:: MATERIAL PROVIDED ::

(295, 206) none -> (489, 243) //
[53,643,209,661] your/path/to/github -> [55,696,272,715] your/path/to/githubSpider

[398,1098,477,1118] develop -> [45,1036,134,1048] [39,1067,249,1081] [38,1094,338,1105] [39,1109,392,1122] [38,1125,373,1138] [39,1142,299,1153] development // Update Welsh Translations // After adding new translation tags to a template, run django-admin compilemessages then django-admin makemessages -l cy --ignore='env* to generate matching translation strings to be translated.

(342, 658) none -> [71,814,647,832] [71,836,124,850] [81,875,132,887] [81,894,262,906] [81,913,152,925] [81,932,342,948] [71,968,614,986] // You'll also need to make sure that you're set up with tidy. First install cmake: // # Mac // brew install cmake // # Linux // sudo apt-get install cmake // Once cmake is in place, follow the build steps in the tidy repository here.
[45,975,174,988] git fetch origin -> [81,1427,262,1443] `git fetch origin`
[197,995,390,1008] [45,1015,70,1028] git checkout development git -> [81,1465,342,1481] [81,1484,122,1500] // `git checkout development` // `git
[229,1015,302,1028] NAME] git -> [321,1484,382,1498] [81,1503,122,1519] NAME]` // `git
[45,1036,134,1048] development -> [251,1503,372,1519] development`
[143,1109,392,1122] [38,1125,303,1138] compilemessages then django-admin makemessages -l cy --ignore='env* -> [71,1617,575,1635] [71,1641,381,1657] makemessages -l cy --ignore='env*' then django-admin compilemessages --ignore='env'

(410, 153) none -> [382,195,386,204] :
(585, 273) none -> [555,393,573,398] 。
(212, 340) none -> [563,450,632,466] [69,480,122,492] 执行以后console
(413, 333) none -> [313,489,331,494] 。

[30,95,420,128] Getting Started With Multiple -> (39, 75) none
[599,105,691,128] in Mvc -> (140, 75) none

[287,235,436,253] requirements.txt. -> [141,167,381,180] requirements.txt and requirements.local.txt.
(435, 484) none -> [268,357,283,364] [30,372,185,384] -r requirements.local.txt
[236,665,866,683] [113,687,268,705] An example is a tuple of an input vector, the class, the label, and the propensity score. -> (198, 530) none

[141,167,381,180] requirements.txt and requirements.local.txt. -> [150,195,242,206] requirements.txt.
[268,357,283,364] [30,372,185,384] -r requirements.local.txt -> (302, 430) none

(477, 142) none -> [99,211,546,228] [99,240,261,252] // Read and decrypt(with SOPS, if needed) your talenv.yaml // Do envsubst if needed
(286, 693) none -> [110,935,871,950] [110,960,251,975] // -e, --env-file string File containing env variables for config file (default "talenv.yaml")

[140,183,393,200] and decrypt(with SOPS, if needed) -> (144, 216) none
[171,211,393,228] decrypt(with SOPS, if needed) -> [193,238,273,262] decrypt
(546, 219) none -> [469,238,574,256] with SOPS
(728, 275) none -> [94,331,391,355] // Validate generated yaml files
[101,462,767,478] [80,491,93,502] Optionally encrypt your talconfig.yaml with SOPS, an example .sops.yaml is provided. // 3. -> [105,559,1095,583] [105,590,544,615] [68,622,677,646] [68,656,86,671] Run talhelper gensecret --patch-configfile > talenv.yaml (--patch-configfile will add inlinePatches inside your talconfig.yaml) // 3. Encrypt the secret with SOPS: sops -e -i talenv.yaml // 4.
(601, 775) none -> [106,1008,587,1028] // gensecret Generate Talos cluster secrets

:::

Only the lines from the one containing "[287,235,436,253] requirements.txt. ->" through the last line of the records should appear, each written out exactly.

ANSWER SECTION:
[287,235,436,253] requirements.txt. -> [141,167,381,180] requirements.txt and requirements.local.txt.
(435, 484) none -> [268,357,283,364] [30,372,185,384] -r requirements.local.txt
[236,665,866,683] [113,687,268,705] An example is a tuple of an input vector, the class, the label, and the propensity score. -> (198, 530) none

[141,167,381,180] requirements.txt and requirements.local.txt. -> [150,195,242,206] requirements.txt.
[268,357,283,364] [30,372,185,384] -r requirements.local.txt -> (302, 430) none

(477, 142) none -> [99,211,546,228] [99,240,261,252] // Read and decrypt(with SOPS, if needed) your talenv.yaml // Do envsubst if needed
(286, 693) none -> [110,935,871,950] [110,960,251,975] // -e, --env-file string File containing env variables for config file (default "talenv.yaml")

[140,183,393,200] and decrypt(with SOPS, if needed) -> (144, 216) none
[171,211,393,228] decrypt(with SOPS, if needed) -> [193,238,273,262] decrypt
(546, 219) none -> [469,238,574,256] with SOPS
(728, 275) none -> [94,331,391,355] // Validate generated yaml files
[101,462,767,478] [80,491,93,502] Optionally encrypt your talconfig.yaml with SOPS, an example .sops.yaml is provided. // 3. -> [105,559,1095,583] [105,590,544,615] [68,622,677,646] [68,656,86,671] Run talhelper gensecret --patch-configfile > talenv.yaml (--patch-configfile will add inlinePatches inside your talconfig.yaml) // 3. Encrypt the secret with SOPS: sops -e -i talenv.yaml // 4.
(601, 775) none -> [106,1008,587,1028] // gensecret Generate Talos cluster secrets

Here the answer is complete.